If the goal is to do
- a real-time forecast (e.g. to be used in a decision support system) or
- a simulation of a forecast (e.g. to determine if a forecast has sufficient accuracy using forecast made for past dates and compare it with real measurements from these dates.
then we have to provide the system with input data that is available at the moment we wish to initiate the forecast. Obviously, we cannot use the reanalysis data since it is available with a great delay. We also cannot use the real measurements since they are simply not available for future dates.
The boundary data that is used for this kind of computation taken from a global forecast. Global forecast does not require the boundary condition since it simulates the entire globe. The data source for this global run comonly used with WRF is Global Forecast System (GFS). This data is available 4 times a day with the forecast 192 hours ahead.
Why cannot we use the GFS data as the forecast? Theoretically, we can. The disadvantage is that the time-step of this data is 3 hours and the scale of the grid is 0.5º. If a higher resolution is required, WRF has to be used to take this data to initiate a model and then simulate the model on the required scale and timestep.
For North America there is a model with higher resolution called North America Mesoscale (NAM). The data from this model is released 4 times a day with the prediction going 84 hours ahead. This model has grid spacing of 12 km.
A basic WRF run needs two sources of data:
- geographical dataset (time independant, contains the land parameters)

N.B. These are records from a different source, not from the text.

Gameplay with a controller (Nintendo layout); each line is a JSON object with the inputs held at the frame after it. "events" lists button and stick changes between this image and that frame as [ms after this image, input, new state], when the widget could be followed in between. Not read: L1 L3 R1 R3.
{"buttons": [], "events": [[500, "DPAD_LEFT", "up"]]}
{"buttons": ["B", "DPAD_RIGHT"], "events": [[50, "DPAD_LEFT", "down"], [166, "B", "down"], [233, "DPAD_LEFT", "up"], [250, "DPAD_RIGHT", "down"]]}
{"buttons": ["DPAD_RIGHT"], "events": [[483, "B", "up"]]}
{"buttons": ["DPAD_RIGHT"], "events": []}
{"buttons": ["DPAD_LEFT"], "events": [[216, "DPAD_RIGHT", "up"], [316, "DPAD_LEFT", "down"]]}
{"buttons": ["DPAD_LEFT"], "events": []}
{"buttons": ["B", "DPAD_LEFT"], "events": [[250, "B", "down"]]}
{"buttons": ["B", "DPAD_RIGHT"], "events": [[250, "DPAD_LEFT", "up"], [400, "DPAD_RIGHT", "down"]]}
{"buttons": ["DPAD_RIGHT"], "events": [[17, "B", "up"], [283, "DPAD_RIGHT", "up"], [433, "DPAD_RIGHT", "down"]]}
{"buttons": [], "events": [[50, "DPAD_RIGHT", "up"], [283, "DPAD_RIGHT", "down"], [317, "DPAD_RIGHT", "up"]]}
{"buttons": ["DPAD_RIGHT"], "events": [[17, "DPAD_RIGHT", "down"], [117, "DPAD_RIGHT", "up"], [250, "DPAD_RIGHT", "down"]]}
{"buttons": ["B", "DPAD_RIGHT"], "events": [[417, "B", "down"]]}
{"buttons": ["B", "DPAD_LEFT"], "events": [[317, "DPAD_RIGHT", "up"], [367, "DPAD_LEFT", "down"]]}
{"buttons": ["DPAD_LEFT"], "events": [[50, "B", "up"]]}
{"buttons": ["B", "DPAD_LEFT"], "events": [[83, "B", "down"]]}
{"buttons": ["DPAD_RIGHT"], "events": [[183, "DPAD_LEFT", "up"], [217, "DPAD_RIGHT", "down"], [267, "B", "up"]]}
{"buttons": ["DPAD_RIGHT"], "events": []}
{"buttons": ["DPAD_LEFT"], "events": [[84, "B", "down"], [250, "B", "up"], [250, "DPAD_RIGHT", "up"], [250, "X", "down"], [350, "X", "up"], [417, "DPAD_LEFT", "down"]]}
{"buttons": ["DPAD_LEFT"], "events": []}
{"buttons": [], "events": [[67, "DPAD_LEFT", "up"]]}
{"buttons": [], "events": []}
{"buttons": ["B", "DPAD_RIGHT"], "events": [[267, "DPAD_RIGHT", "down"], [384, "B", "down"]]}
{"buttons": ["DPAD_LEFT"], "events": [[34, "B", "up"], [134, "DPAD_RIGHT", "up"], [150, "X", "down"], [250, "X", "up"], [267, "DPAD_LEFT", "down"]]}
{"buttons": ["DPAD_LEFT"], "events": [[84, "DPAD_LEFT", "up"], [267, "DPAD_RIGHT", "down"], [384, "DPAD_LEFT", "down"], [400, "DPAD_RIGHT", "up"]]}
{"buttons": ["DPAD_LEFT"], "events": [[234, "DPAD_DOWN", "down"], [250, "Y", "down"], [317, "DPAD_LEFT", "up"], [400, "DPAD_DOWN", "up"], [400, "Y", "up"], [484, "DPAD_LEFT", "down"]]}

- Can be easily downloaded from WRF website
- Is the same for all simulations
- meteorological dataset (depends on time, contains the snapshot of the weather at one moment)
- there are several types
- realtime datasets with forecasted periods
- datasets from the past with integrated real-world measurements
- has to be available for the entire simulated period of time (including the forecast time)
- there are several types
The tricky part to understand is that input data for the boundaries over the forecasted period is needed. For example, if I want to forest the weather for tomorrow I have to give the model the boundary conditions for tomorrow. This is so that the model knows what kind of weather is coming to the simulated domain from the side. This input data is typically obtained from a global weather forecast, that forecast the weather on the entire planet.
There are also other types of data that can be used in the model. I will be focusing on ingestion of local observation data in one of the following parts of this WRF series.